The fuel head pressure is simply the pressure required to raise the fuel against gravity a height equivalent to the difference between the level of the fuel delivery orifice in the bore and the level of the fuel in the fuel chamber. It is important that this level be controlled for uniform operation of the carburetor.

Many circuits, bleed systems, accelerator pumps, and other contrivances have been developed over years of carburetor use which modify to some extent this basic operating principle to shape the fuel delivery flow curve as a function of engine operating conditions, but in all carburetors this is the basic underlying operation. As can be seen by the above discussion, to assure the desired operation of the carburetor, the level of fuel in the carburetor, the pressure on the fuel, the size of the fuel metering orifices, and the size and shape of the bore, must be designed in accordance with overall operating parameters.

There are two basic types of carburetors, float bowl carburetors and wet diaphragm carburetors. In a typical float bowl type carburetor, fuel flows from a larger fuel tank into the float bowl of the carburetor, the level of fuel in the float bowl being determined by a float-actuated valve. This system is well known in the prior art and is discussed in my co-pending application number 08/664,187 filed on Jun. 14, 1996 now U.S. Pat. No. 5,772,928. This fuel level, as discussed above, is important in determining overall carburetor performance. In this case, the venting system used, whether internal, external, or a combination of both, determines the pressure existing in the air occupying the space above the fuel internal to the carburetor. This pressure may contain pressure pulses due to fuel inlet valve instability or due to pressure pulses in the carburetor bore, but the average of this pressure is one parameter which determines average carburetor fuel delivery.

In a typical wet diaphragm type carburetor, fuel flows under pressure from the larger fuel tank to the carburetor, and the pressure internal to the carburetor is controlled by a diaphragm-operated valve. This is also discussed in Ser. No. 08/664,187. In this case, there is no fuel level specifically, as there is no void internal to the carburetor; it is completely filled with fuel. In this type carburetor, the dry side of the diaphragm, or the side of the diaphragm opposite the side in contact with the fuel, is housed in a chamber which is either internally or externally vented. The average pressure of this chamber, while not being the actual pressure existing on the fuel internal to the carburetor, is the average reference pressure which determines the fuel pressure internal to the carburetor. This average reference pressure exists on the dry side of the diaphragm, while the fuel pressure internal to the carburetor exists on the wet side of the diaphragm. The movement of this diaphragm positions the moveable member of an inlet valve, and hence regulates the average fuel pressure in the carburetor and therefore helps determine average carburetor fuel delivery.

[Stored entries]
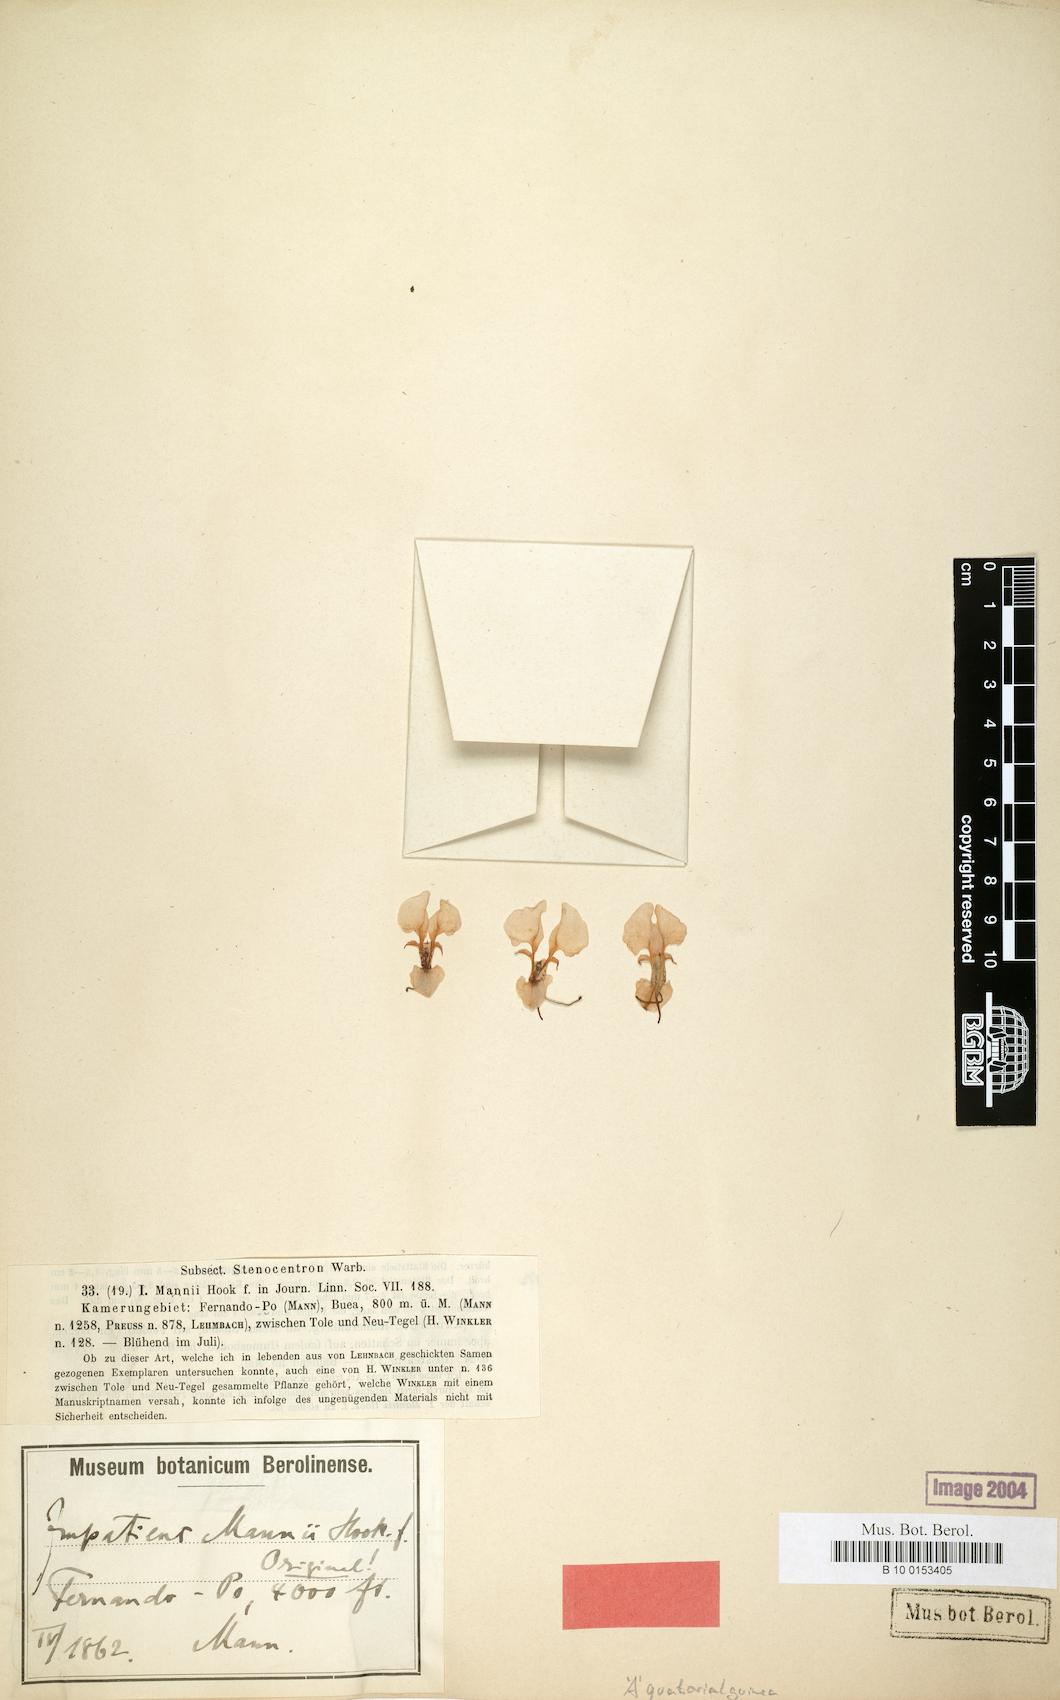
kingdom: Plantae
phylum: Tracheophyta
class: Magnoliopsida
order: Ericales
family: Balsaminaceae
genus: Impatiens
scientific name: Impatiens mannii
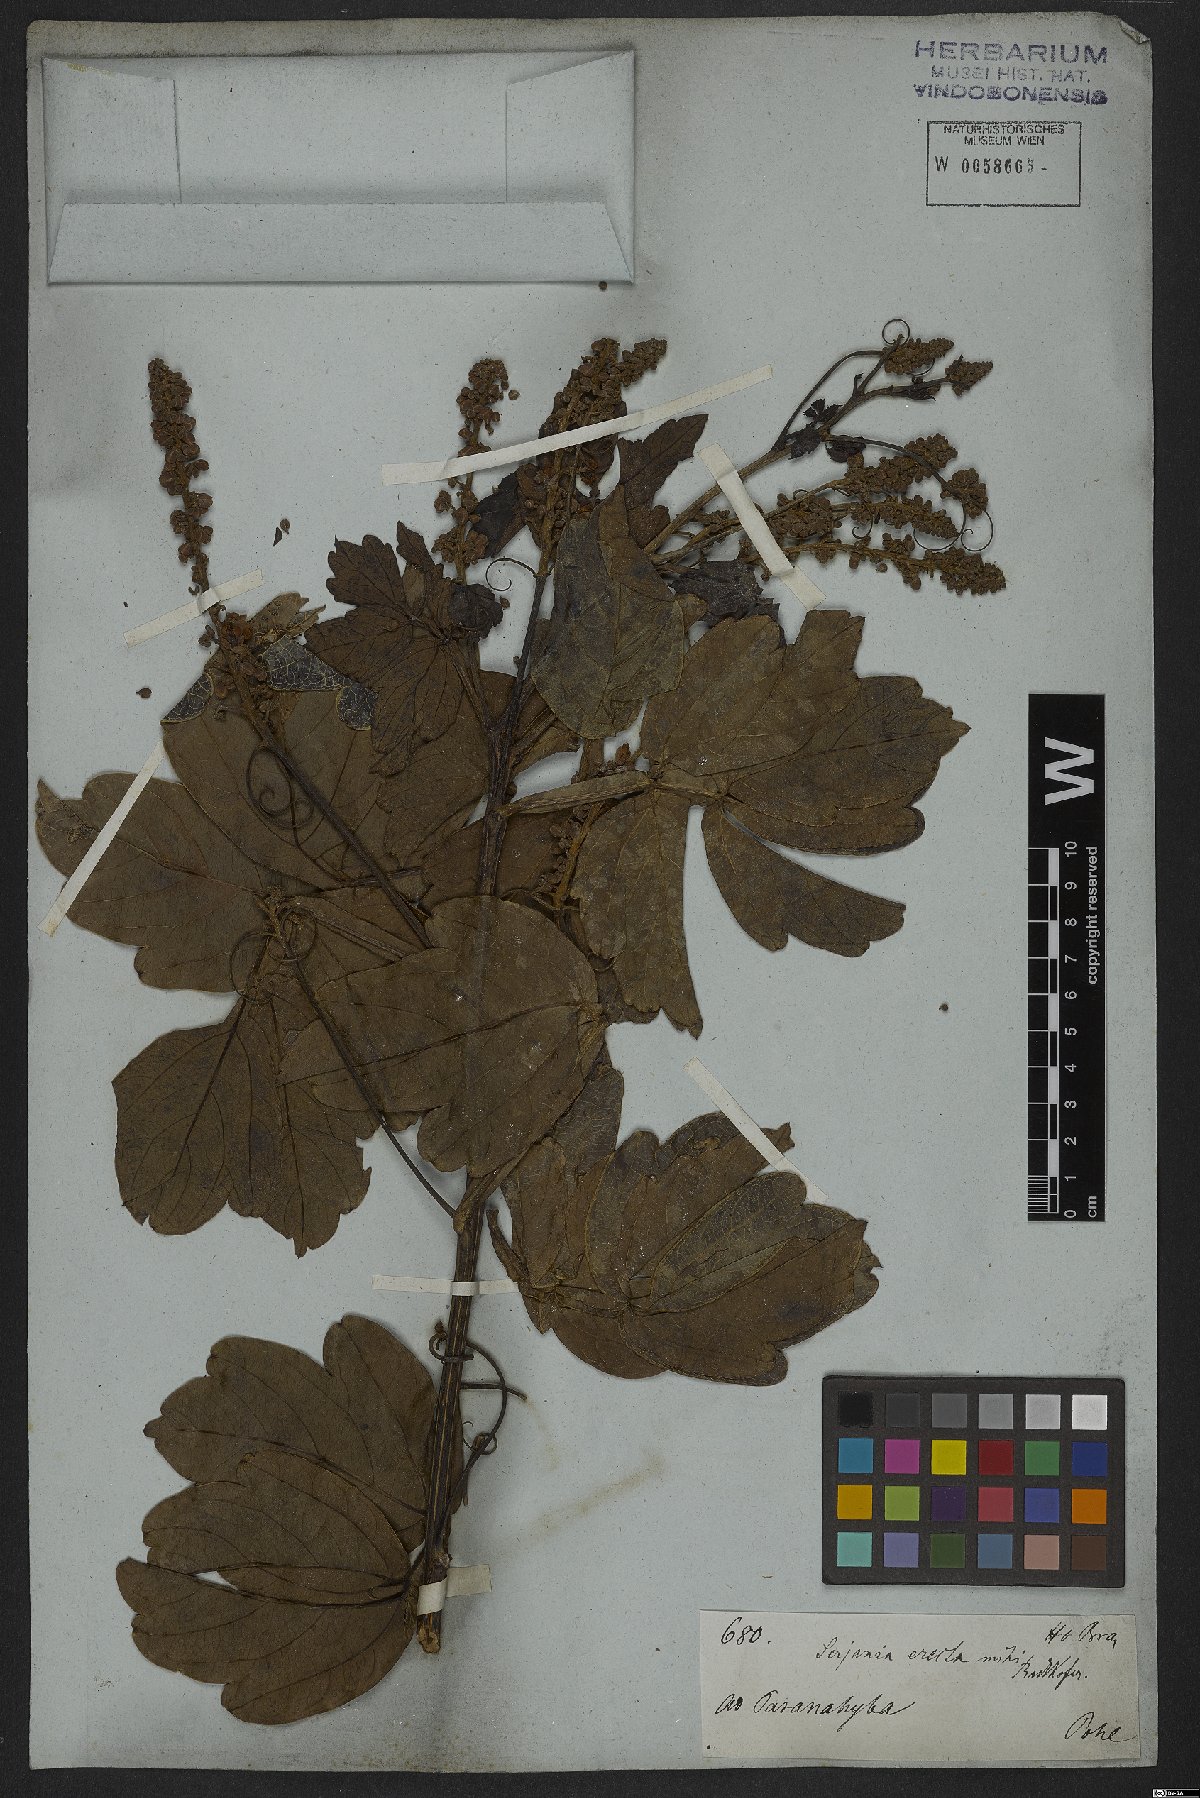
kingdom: Plantae
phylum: Tracheophyta
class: Magnoliopsida
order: Sapindales
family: Sapindaceae
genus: Serjania
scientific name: Serjania erecta
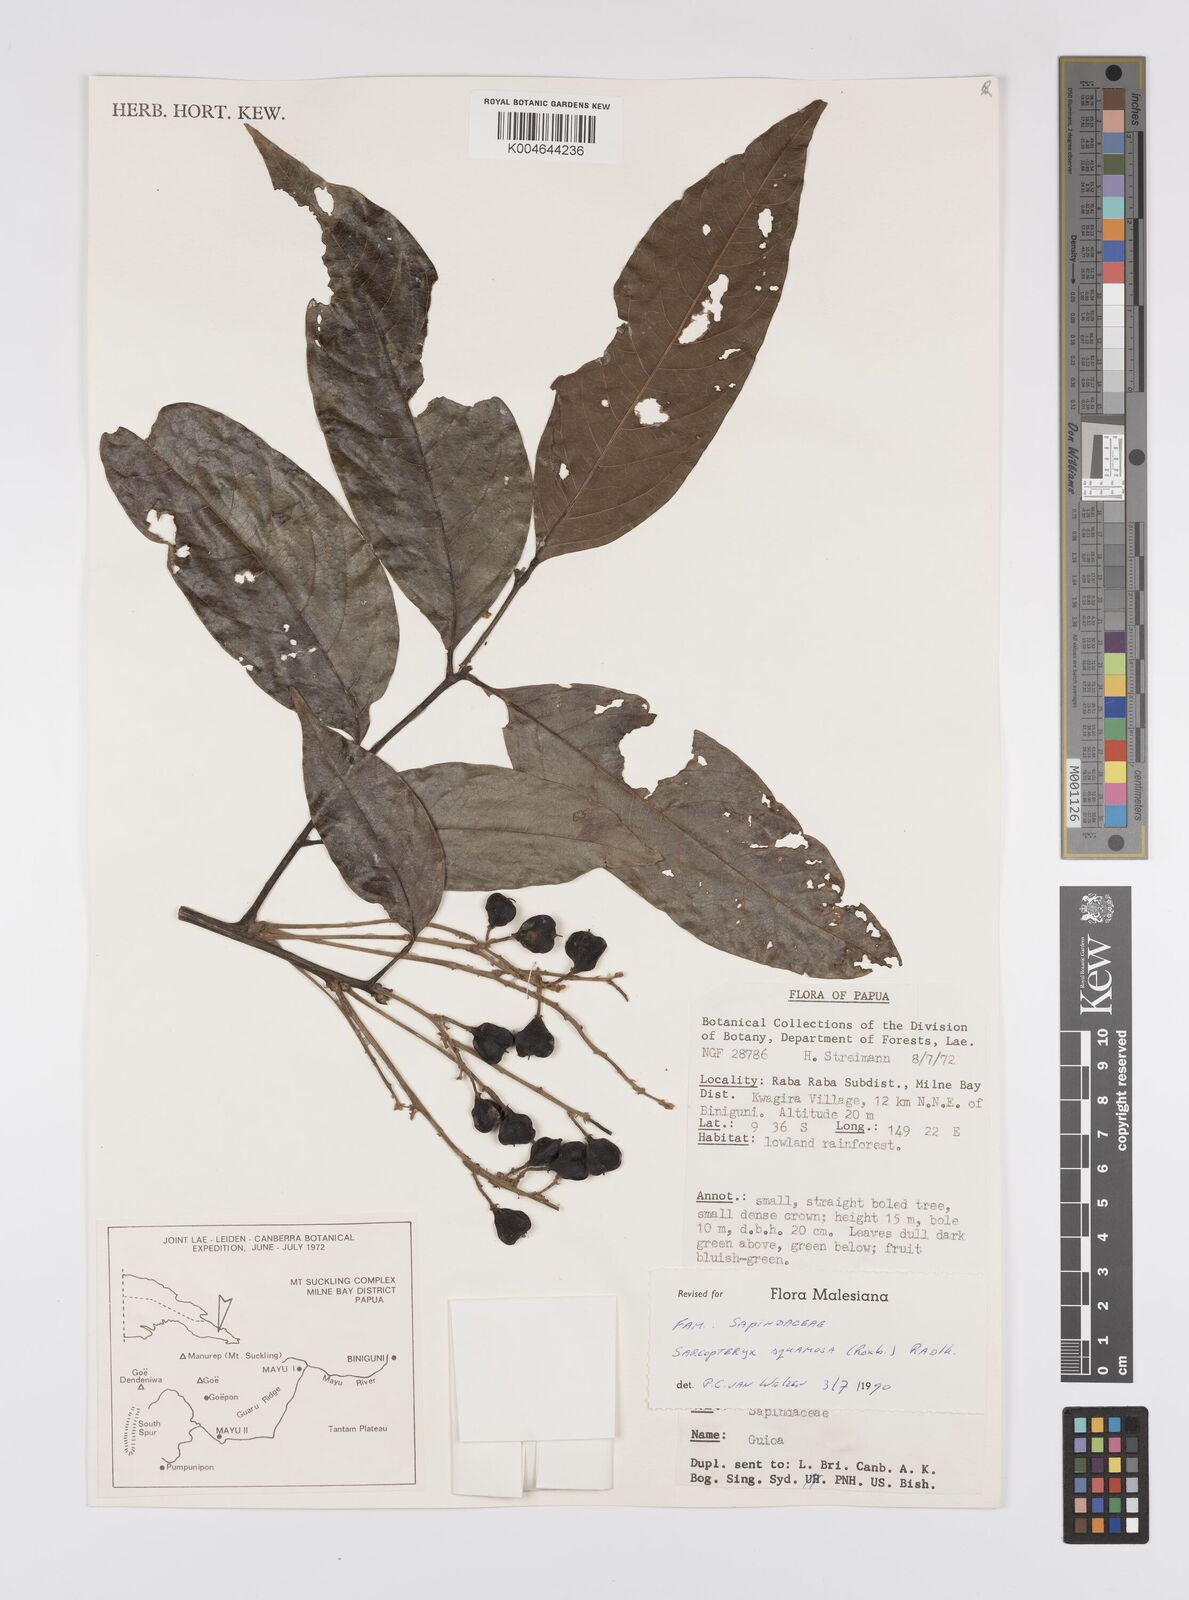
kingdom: Plantae
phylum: Tracheophyta
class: Magnoliopsida
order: Sapindales
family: Sapindaceae
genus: Sarcopteryx
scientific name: Sarcopteryx squamosa
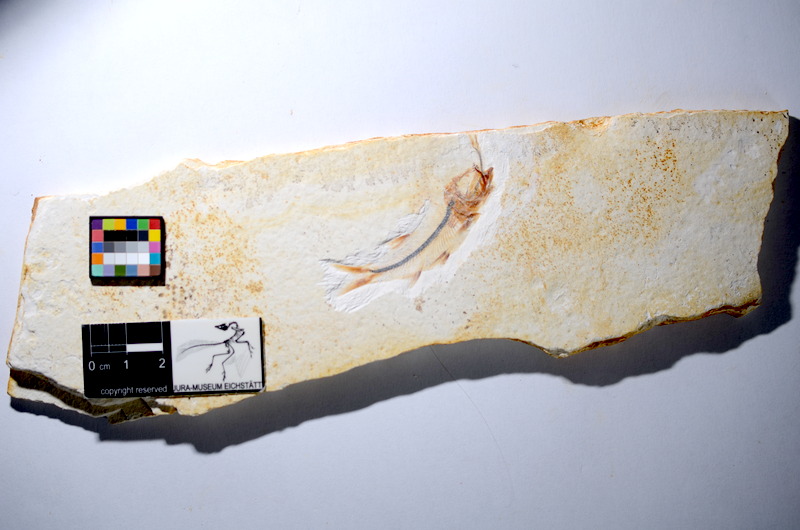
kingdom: Animalia
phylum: Chordata
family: Ascalaboidae
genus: Ebertichthys
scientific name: Ebertichthys ettlingensis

◆ Problem set
**A.** Answer these questions from the carburetor passage:
(i) What are the two basic types of carburetors?
(ii) In a float bowl carburetor, what determines the fuel level in the float bowl?
(iii) In a wet diaphragm carburetor, what does the movement of the diaphragm position?
**B.** For each statement, say whether the carburetor passage supports it, and quote the words that settle it:
(i) A wet diaphragm carburetor has a void above the fuel inside it.
(ii) Fuel head pressure is the pressure needed to raise the fuel against gravity.
(iii) In a float bowl carburetor, the venting system determines the pressure in the air above the fuel.
**C.** Resume the carburetor passage after its last sentence.

◆ Results of the exercise
**A.**
(i) Float bowl carburetors and wet diaphragm carburetors.
(ii) A float-actuated valve.
(iii) The moveable member of an inlet valve.

**B.**
(i) No: "there is no void internal to the carburetor; it is completely filled with fuel."
(ii) Yes: "the pressure required to raise the fuel against gravity"
(iii) Yes: "the venting system used, whether internal, external, or a combination of both, determines the pressure existing in the air occupying the space above the fuel internal to the carburetor."

**C.**
Internal venting can cause unwanted increases in fuel delivery at certain engine speeds. This is believed to be caused by pressure pulsations in the inlet manifold to the carburetor as discussed in U.S. Pat. Nos. 3,814,392 to Boyd et al (1974), and 5,273,008 to Ditter (1993). U.S. Pat. No. 3,814,392 to Boyd discusses the use of a winding maze in the internal vent passage. This winding maze is claimed to reduce the erratic nature of fuel flow at a critical engine speed. U.S. Pat. No. 5,273,008 to Ditter discusses the use of a primary internal vent with a small external vent to bleed off some of the vacuum. This is claimed to improve the fuel flow consistency by effectively "decoupling" or isolating the carburetor reference pressure from the induction tract pressure pulsations.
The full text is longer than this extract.